**** Data supplied

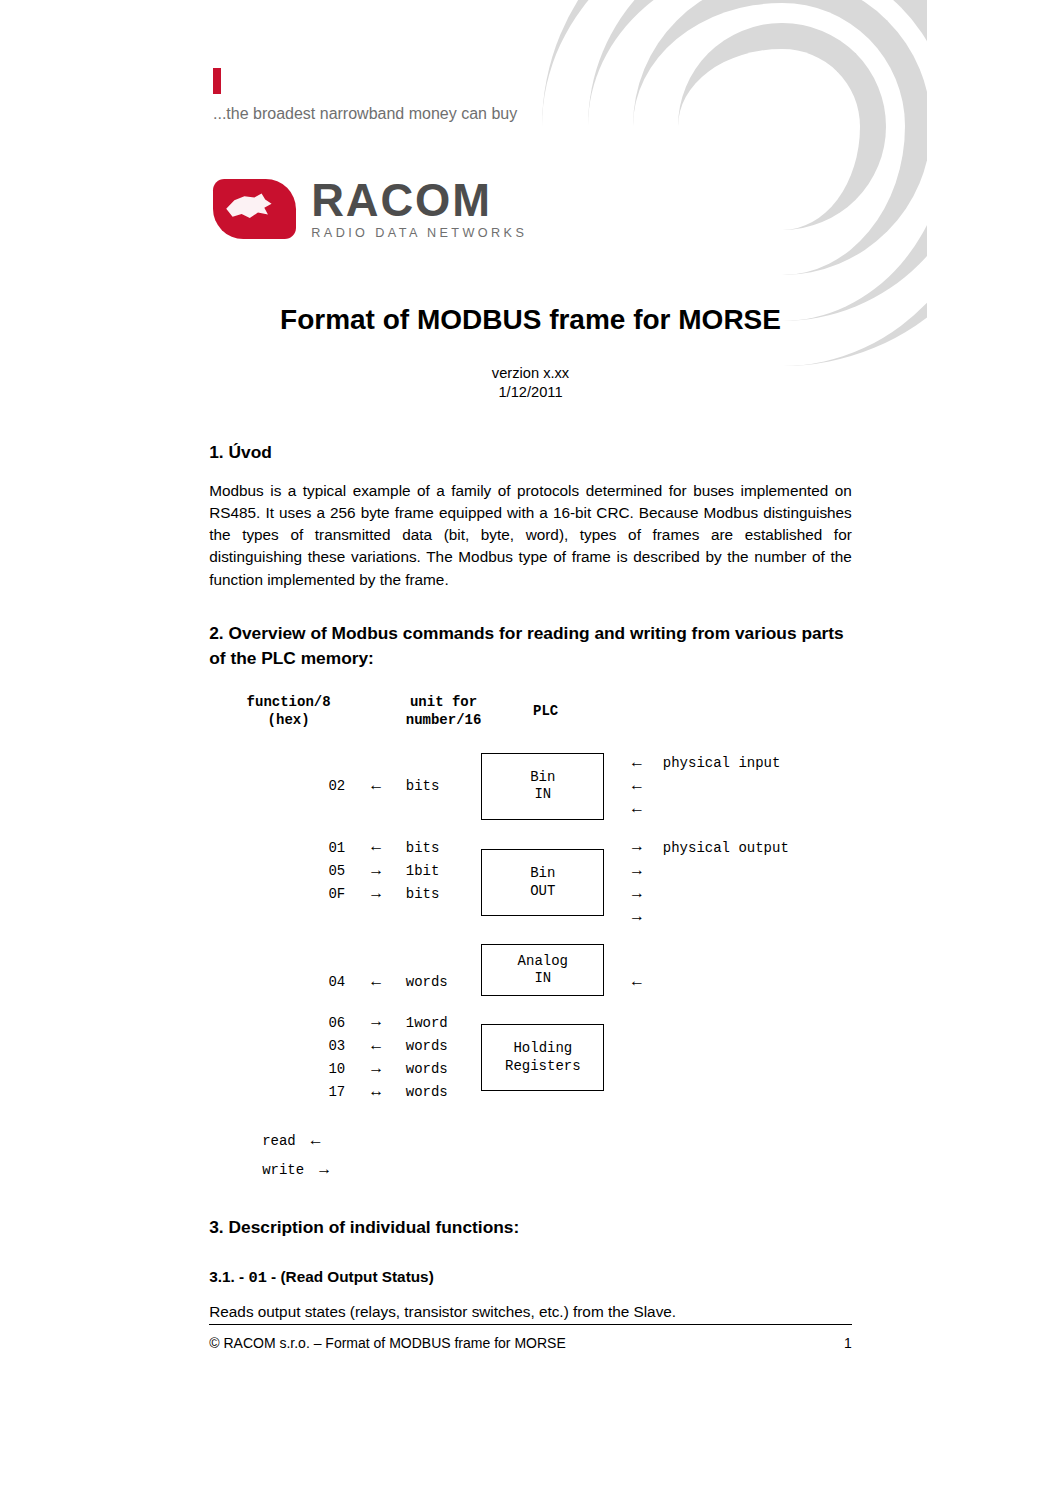...the broadest narrowband money can buy
RACOM
RADIO DATA NETWORKS
Format of MODBUS frame for MORSE
verzion x.xx
1/12/2011
1. Úvod
Modbus is a typical example of a family of protocols determined for buses implemented on RS485. It uses a 256 byte frame equipped with a 16-bit CRC. Because Modbus distinguishes the types of transmitted data (bit, byte, word), types of frames are established for distinguishing these variations. The Modbus type of frame is described by the number of the function implemented by the frame.
2. Overview of Modbus commands for reading and writing from various parts of the PLC memory:
| function/8 (hex) | | unit for number/16 | PLC | | |
| | | | Bin IN | ← | physical input |
| 02 | ← | bits | ← | |
| | | | ← | |
| 01 | ← | bits | Bin OUT | → | physical output |
| 05 | → | 1bit | → | |
| 0F | → | bits | → | |
| | | | → | |
| | | | Analog IN | | |
| 04 | ← | words | ← | |
| 06 | → | 1word | Holding Registers | | |
| 03 | ← | words | | |
| 10 | → | words | | |
| 17 | ↔ | words | | |
read←
write→
3. Description of individual functions:
3.1. - 01 - (Read Output Status)
Reads output states (relays, transistor switches, etc.) from the Slave.
© RACOM s.r.o. – Format of MODBUS frame for MORSE
1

********

▶ _Task details_
Among the records above, find each line holding the string "Format" and pull it out.

▶ _Written response_
Format of MODBUS frame for MORSE
© RACOM s.r.o. – Format of MODBUS frame for MORSE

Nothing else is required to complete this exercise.